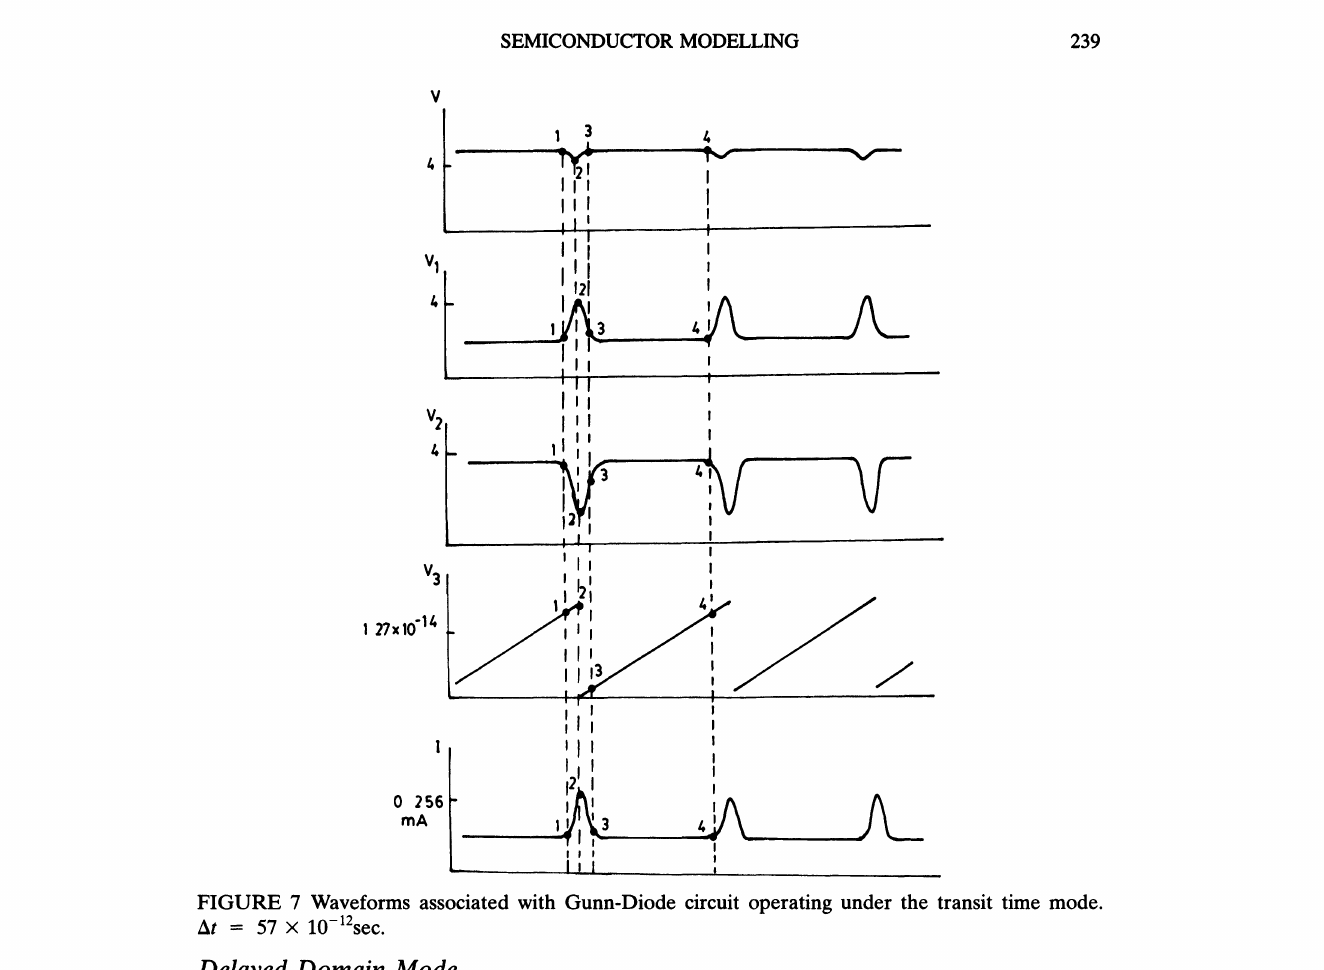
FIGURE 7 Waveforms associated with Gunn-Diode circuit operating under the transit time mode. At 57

=-=-=-=-=

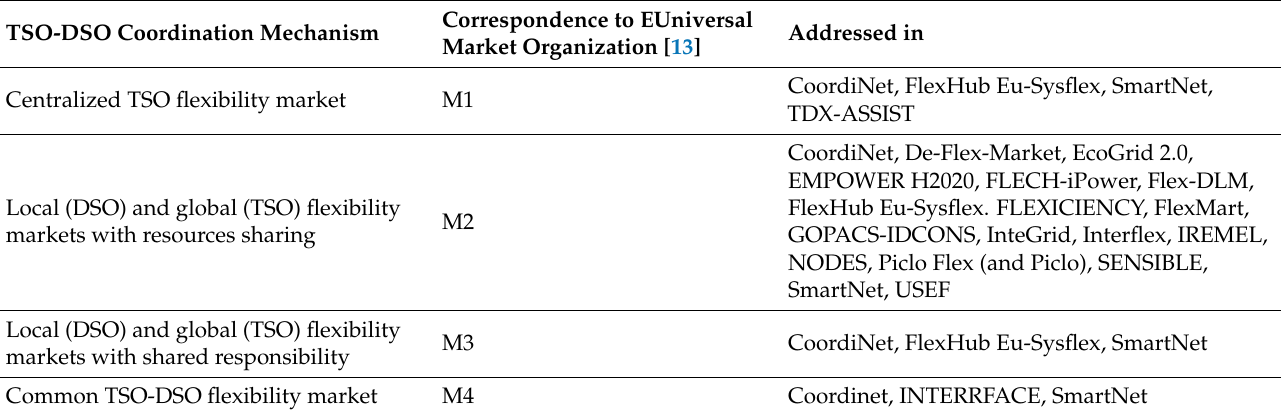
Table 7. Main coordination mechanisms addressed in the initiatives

=-=-=-=-=

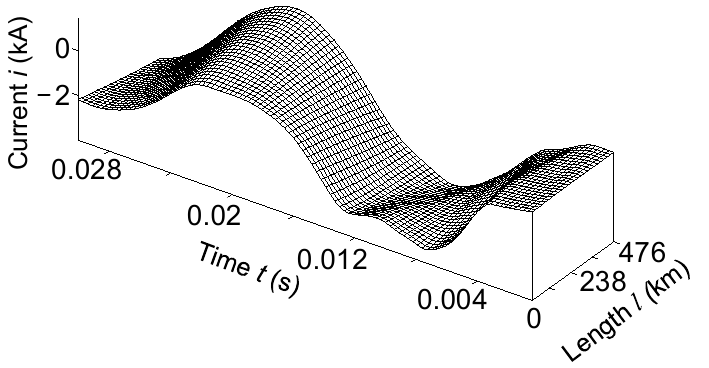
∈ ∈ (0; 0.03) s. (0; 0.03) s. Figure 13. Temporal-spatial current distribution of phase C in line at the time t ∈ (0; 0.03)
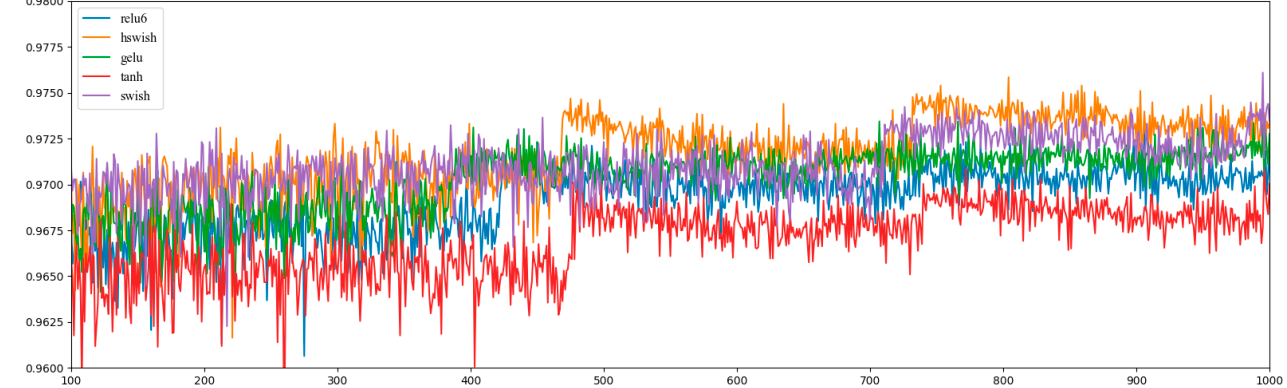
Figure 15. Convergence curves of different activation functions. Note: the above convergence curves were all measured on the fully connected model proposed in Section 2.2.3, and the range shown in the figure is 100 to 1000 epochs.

=-=-=-=-=

- _EXERCISE INSTRUCTIONS_
The lines to set down run from the line with "t ∈ (0; 0.03)" up to and including the line with "Figure 15. Convergence" in the entries above. Reproduce them exactly, with no pictures.

- _COMPLETED TASK_
∈ ∈ (0; 0.03) s. (0; 0.03) s. Figure 13. Temporal-spatial current distribution of phase C in line at the time t ∈ (0; 0.03)
Figure 15. Convergence curves of different activation functions. Note: the above convergence curves were all measured on the fully connected model proposed in Section 2.2.3, and the range shown in the figure is 100 to 1000 epochs.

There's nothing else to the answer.